Phage obviously Python is slower then a compiled language, such C ,, CLisp & company but also C/C++ are slower then Assembly, or CLR…then you prefer write your SW in pure machine language?..perhaps for a rootkit…in this case an assembly C inline only to access specific CPU registers…but only small chunks.
eventually in this case when You use *itertools*'s methods for simple or complex iteration, speed will not be a your problem…make your tests guy
So, your argument is: Yes, it is slower, but no, it is not slower.
Maybe you meant it right, but the way you write it *facepalm*
itertools is written in C. Testing it is no proof that Python is fast.
-
HI Deque , good speech 8)
you’re right, I meant compilation directly in machine language like in C/C++..ecc..not in IL..

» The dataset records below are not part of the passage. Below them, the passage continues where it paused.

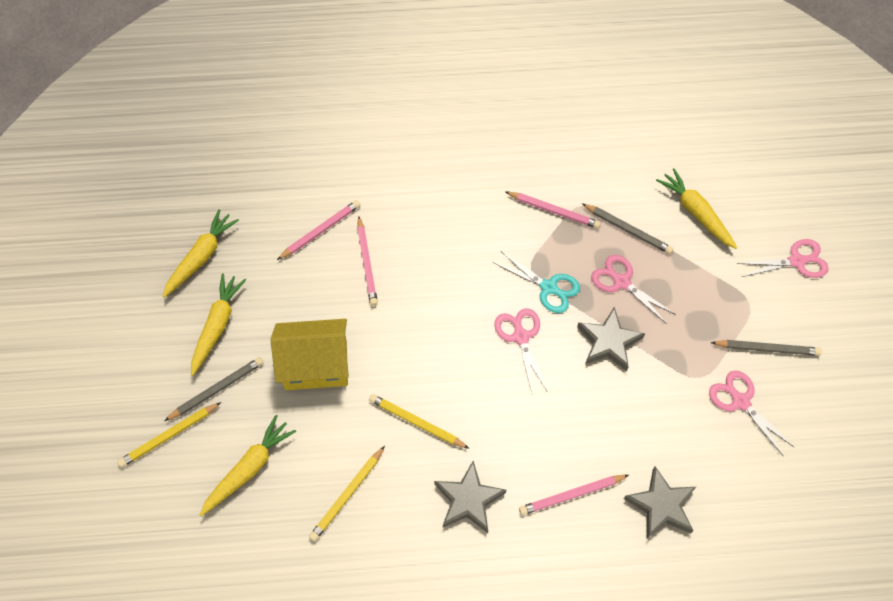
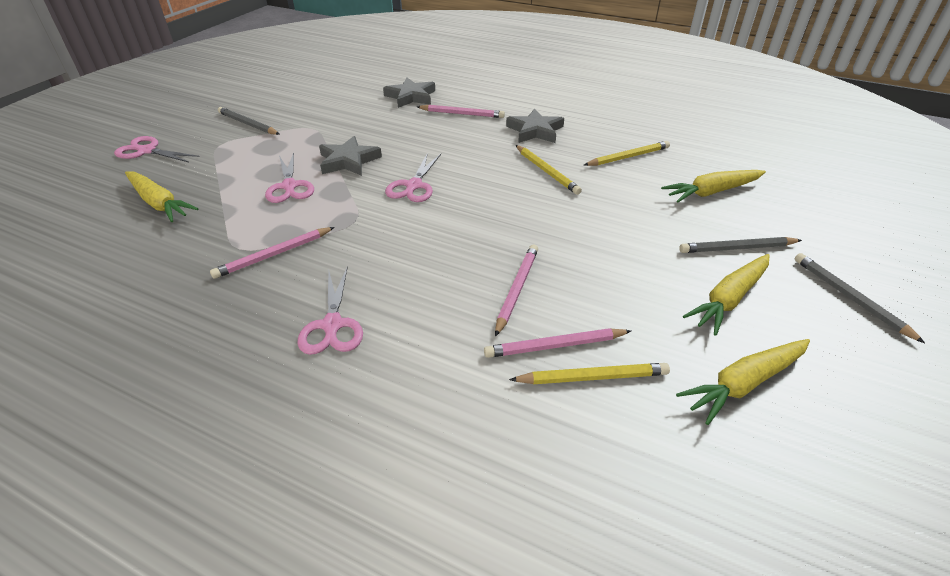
camera: 150 degrees left, 20 degrees down
yellow pencil [117,402,221,468] -> yellow pencil moved to [509,363,670,384]
yellow house [271,319,349,390] -> none
turquoise scissors [493,251,580,313] -> none
pink pencil [506,192,601,229] -> pink pencil turned 90 degrees counterclockwise [210,227,335,279]
grey pencil [582,203,673,254] -> grey pencil moved to [795,253,925,343]
yellow carrot [656,168,737,249] -> yellow carrot turned 45 degrees counterclockwise [125,171,199,222]
pink scissors [709,370,795,456] -> pink scissors moved to [297,266,363,355]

I repeat: obviously Python is slower then *pure compiled* languages , and ok its VM hasn’t JIT like in Java or in .net runtime(ps. however look at PyPy just in time compiler for Python...good but not comparable to JIT)..…but it take advantage of powerful libraries like itertools, numpy package and many others as you know…there would also *stuff* like Cython and Numba (for scientific computations) to speed up your code… all this is Python;
but in conclusion what matters is muster an efficient practice coding as you said
Semantic of code that I posted is very simple, and self –explanation,.. obviously he must know WELL built in func and methods like map, expression gen, list comp., ecc… If not à ther’s documentations and good books for that.You can’t write good code without know basis…in a boring week end ... :D
it’s also important to think over simple or complex code with own head, and after he could ask for clarifications
Why Python isn’t java or php..?;
Because if You think in Java when write Python's code probably you’ll produce inefficient code…
If you think in php when write python or php's code : surley you’ll produce very inefficient code ;D
-
Guys, I appreciate your righting his wrongs, but maybe do it in a private message? Really, I'm glad you're telling him off for not explaining don't take me for a complaining welp.
I definitely agree, Python is nowhere near as fast as Java and is a completely different language, however this was a complete learning experience. I'm glad you guys are pointing all this out it's really helping me. Also, I was wondering what you guys would use to write a simple web/computer crawler? And is there a difference between spiders and crawlers or do they have different names but are the exact same? Thanks.
-
You're asking a whole new question which doesn't have anything to to with the original thread. Please make a new thread of you want an answer on your question.